Data Frames
It's tempting to think of data.frames as glorified matrices
which we
can access by field name without knowing which column it is. Actually,
data.frames are lists where every list item is required to be
exactly the same length.
The distinction becomes important when we want to perform some operations on the
data frame, especially mathematical operations. For example, if our data on
community abudance are in a data.frame called comm and we want the mean
abundance of all species in our plots we cannot do
mean(comm)
and get an answer. What we will get is
[1] NA
Warning message:
In mean.default(taxon) :
argument is not numeric or logical: returning NA
because data.frames are not numerical, even if all the data in the data.frame ARE
numerical.
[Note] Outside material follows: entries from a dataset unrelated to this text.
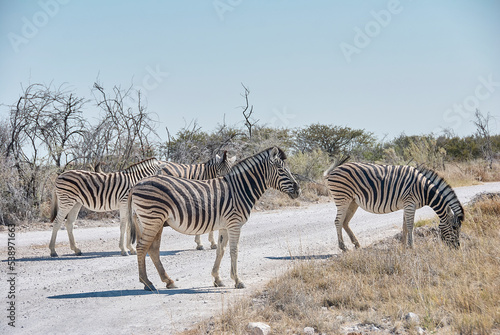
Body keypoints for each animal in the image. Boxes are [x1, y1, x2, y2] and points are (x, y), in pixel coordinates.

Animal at [129, 147, 300, 292]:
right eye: (281, 170)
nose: (298, 190)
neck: (240, 189)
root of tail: (136, 184)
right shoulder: (234, 224)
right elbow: (234, 250)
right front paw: (238, 281)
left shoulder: (225, 225)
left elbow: (220, 250)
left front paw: (217, 279)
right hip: (153, 219)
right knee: (142, 247)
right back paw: (147, 283)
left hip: (152, 221)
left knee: (153, 249)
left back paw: (168, 281)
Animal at [324, 159, 464, 251]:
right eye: (454, 227)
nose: (457, 247)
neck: (424, 189)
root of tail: (334, 170)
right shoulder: (410, 204)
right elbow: (410, 225)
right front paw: (412, 246)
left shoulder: (407, 205)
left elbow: (405, 226)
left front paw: (403, 245)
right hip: (342, 199)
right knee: (338, 221)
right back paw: (343, 247)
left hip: (352, 201)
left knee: (345, 222)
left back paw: (357, 244)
Instead we have to do
mean(as.matrix(comm))
[1] 0.05693787
Actually, it's quite maddening. sum(comm), min(comm) and max(comm) all work,
but mean(comm) and many other functions do not.
So, you have two options.
- convert your data.frame to a matrix permanently, and give up the option to
address columns simply by field name, or
- get used to surrounding your data.frame name with as.matrix() if you
want to do math on the whole data.frame.
You won't run into ths problem too often, because usually you're oerating on a
single column (field), but here's a common example.
table(taxon)
Error in table(bryceveg) : attempt to make a table with >=
2^31 elements
table(as.matrix(taxon))
0 0.2 0.5 1 2 3 4 5
24851 3 1818 202 104 36 18 8
It's actually strongly preferable to keep the data in a data.frame if they may used as
explanatory variables in a statsitical model. Many model functions allow a data=
clause in the model statement to tell the function where to find the variables of interest
and a data.frame will operate more smoothly.